▶ **Records from a data collection**
▬▬▬
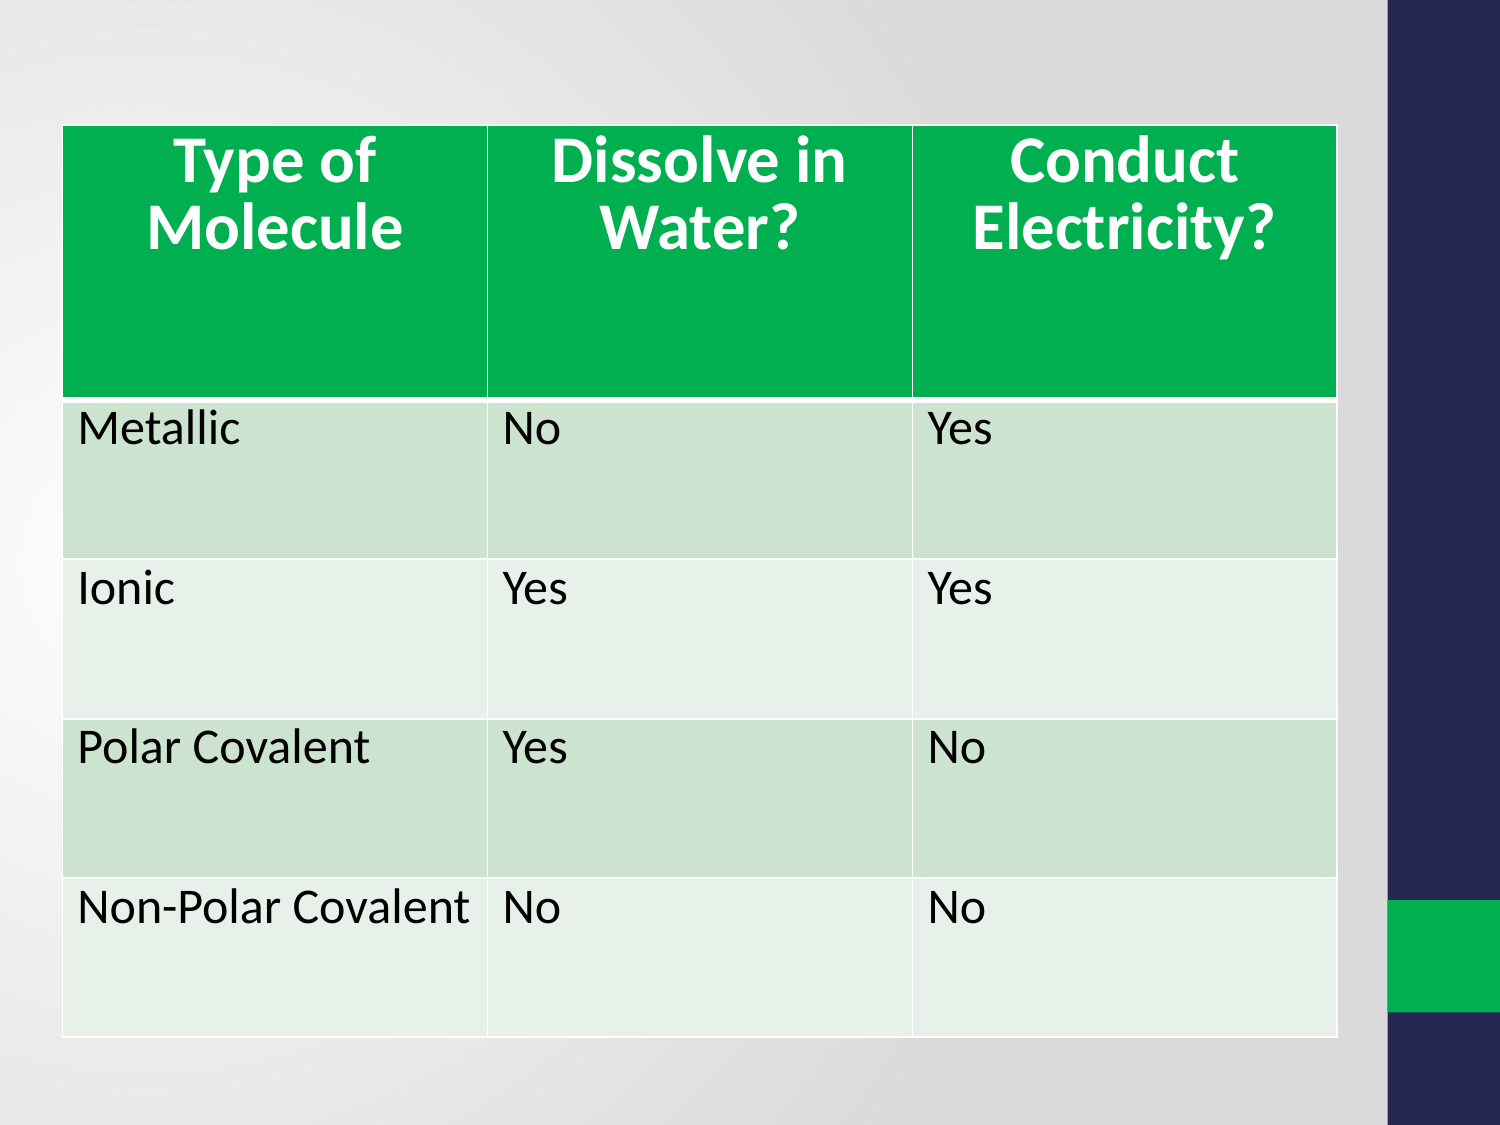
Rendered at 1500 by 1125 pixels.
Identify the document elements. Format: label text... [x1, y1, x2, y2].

table_cell Yes [913, 403, 1336, 558]
table_header Dissolve in Water? [488, 126, 912, 397]
table_cell Yes [488, 560, 912, 718]
table_cell Ionic [63, 560, 487, 718]
table_cell No [488, 879, 912, 1036]
table_cell Yes [913, 560, 1336, 718]
table_cell Polar Covalent [63, 720, 487, 877]
table_cell Non-Polar Covalent [63, 879, 487, 1036]
table_header Type of Molecule [63, 126, 487, 397]
table_cell No [913, 720, 1336, 877]
table_cell Metallic [63, 403, 487, 558]
table_cell No [913, 879, 1336, 1036]
table_header Conduct Electricity? [913, 126, 1336, 397]
table_cell No [488, 403, 912, 558]
table_cell Yes [488, 720, 912, 877]
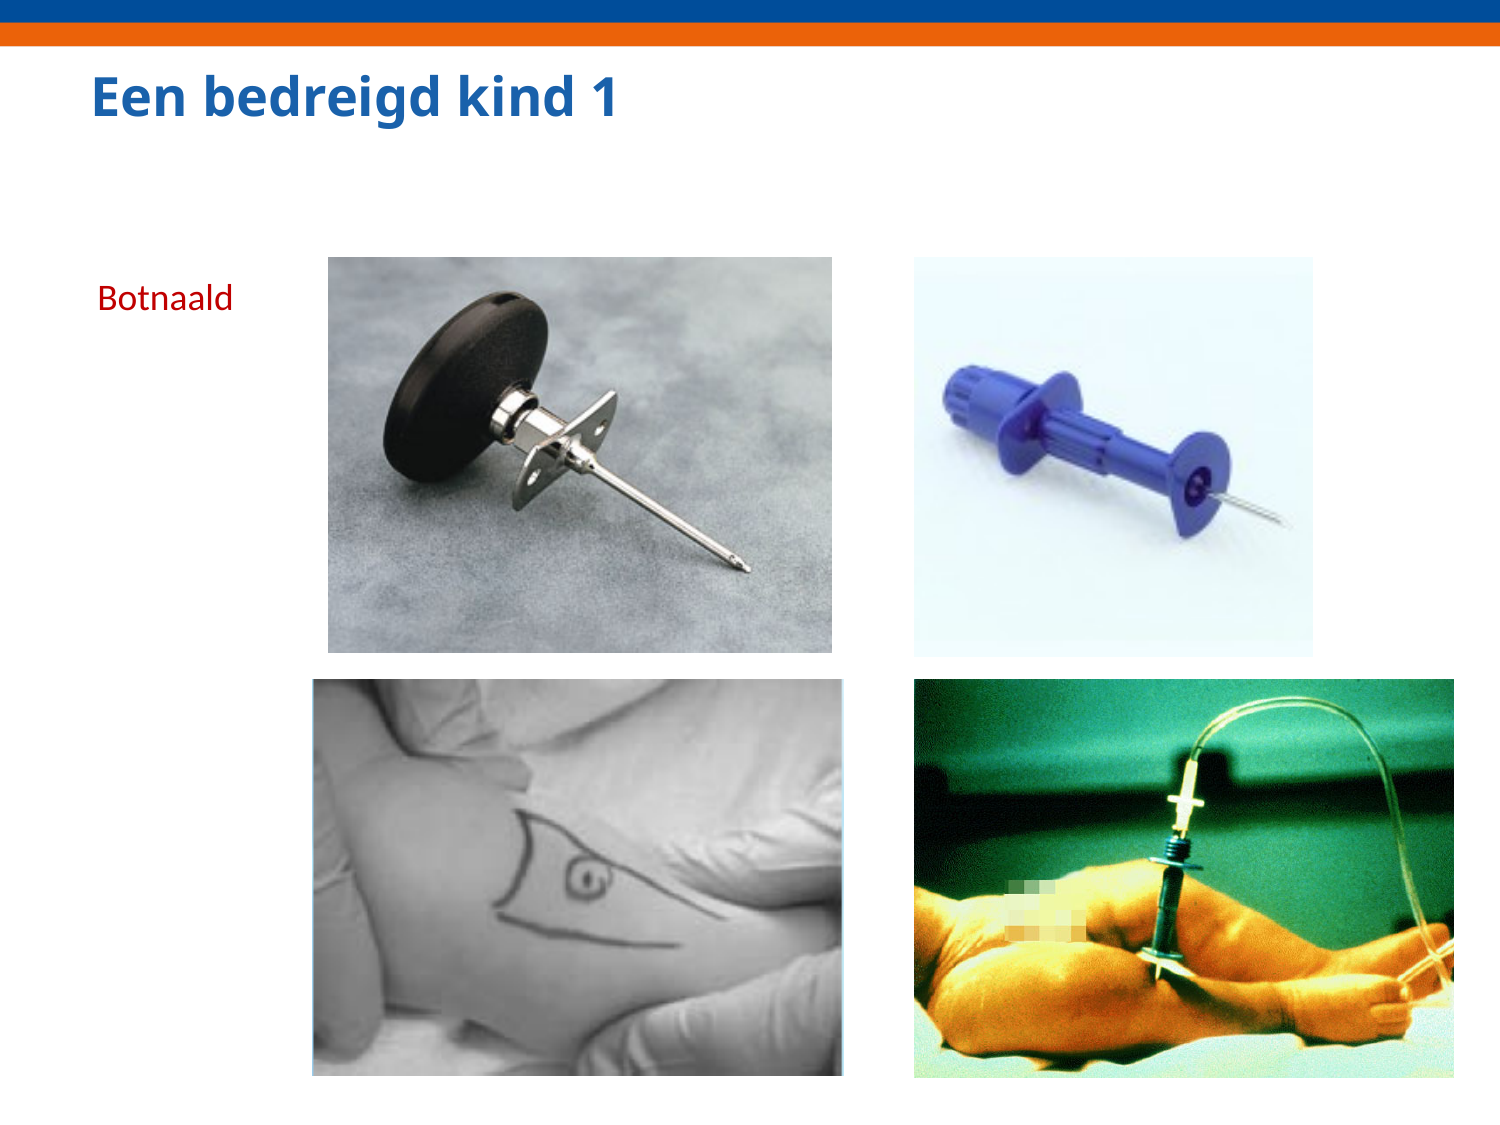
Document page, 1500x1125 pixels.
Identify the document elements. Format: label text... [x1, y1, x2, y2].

text_box Botnaald [82, 265, 1334, 941]
picture [0, 0, 1500, 1125]
text_box Een bedreigd kind 1 [82, 54, 1358, 243]
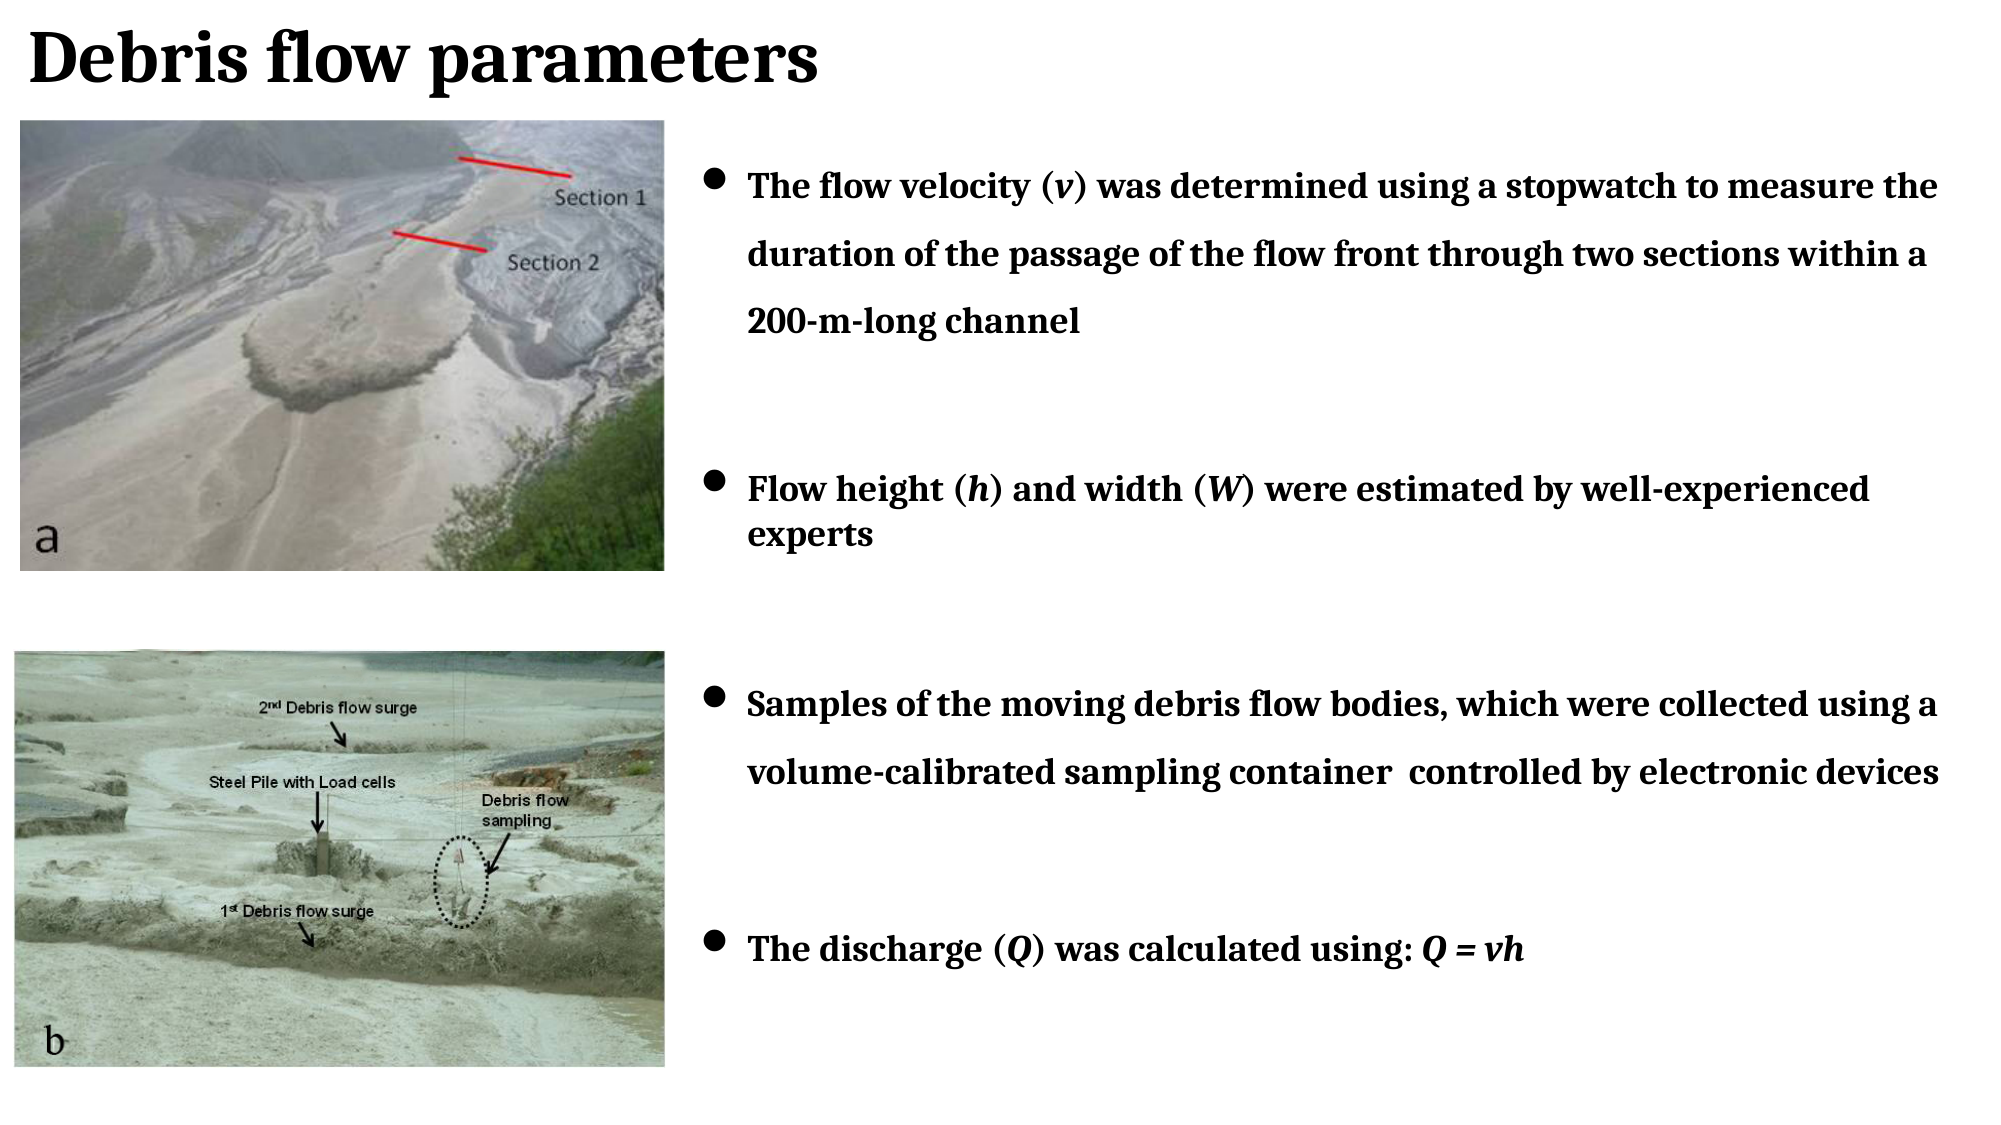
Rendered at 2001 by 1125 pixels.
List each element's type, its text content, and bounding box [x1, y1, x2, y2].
▬▬▬
▶ **PROBLEM DESCRIPTION**
Transcribe all the data word for word; the images stay out.

▶ **FINAL ANSWER**
Rendered at 1500 by 1125 pixels.
Identify the document elements. Format: label text... [x1, y1, x2, y2].

table_cell Yes [913, 403, 1336, 558]
table_header Dissolve in Water? [488, 126, 912, 397]
table_cell Yes [488, 560, 912, 718]
table_cell Ionic [63, 560, 487, 718]
table_cell No [488, 879, 912, 1036]
table_cell Yes [913, 560, 1336, 718]
table_cell Polar Covalent [63, 720, 487, 877]
table_cell Non-Polar Covalent [63, 879, 487, 1036]
table_header Type of Molecule [63, 126, 487, 397]
table_cell No [913, 720, 1336, 877]
table_cell Metallic [63, 403, 487, 558]
table_cell No [913, 879, 1336, 1036]
table_header Conduct Electricity? [913, 126, 1336, 397]
table_cell No [488, 403, 912, 558]
table_cell Yes [488, 720, 912, 877]
Document page, 1500x1125 pixels.
Identify the document elements. Format: label text... [x1, y1, x2, y2].

text_box Botnaald [82, 265, 1334, 941]
picture [0, 0, 1500, 1125]
text_box Een bedreigd kind 1 [82, 54, 1358, 243]
Rendered at 2001 by 1125 pixels.
List each element's type, its text content, and bounding box [x1, y1, x2, y2].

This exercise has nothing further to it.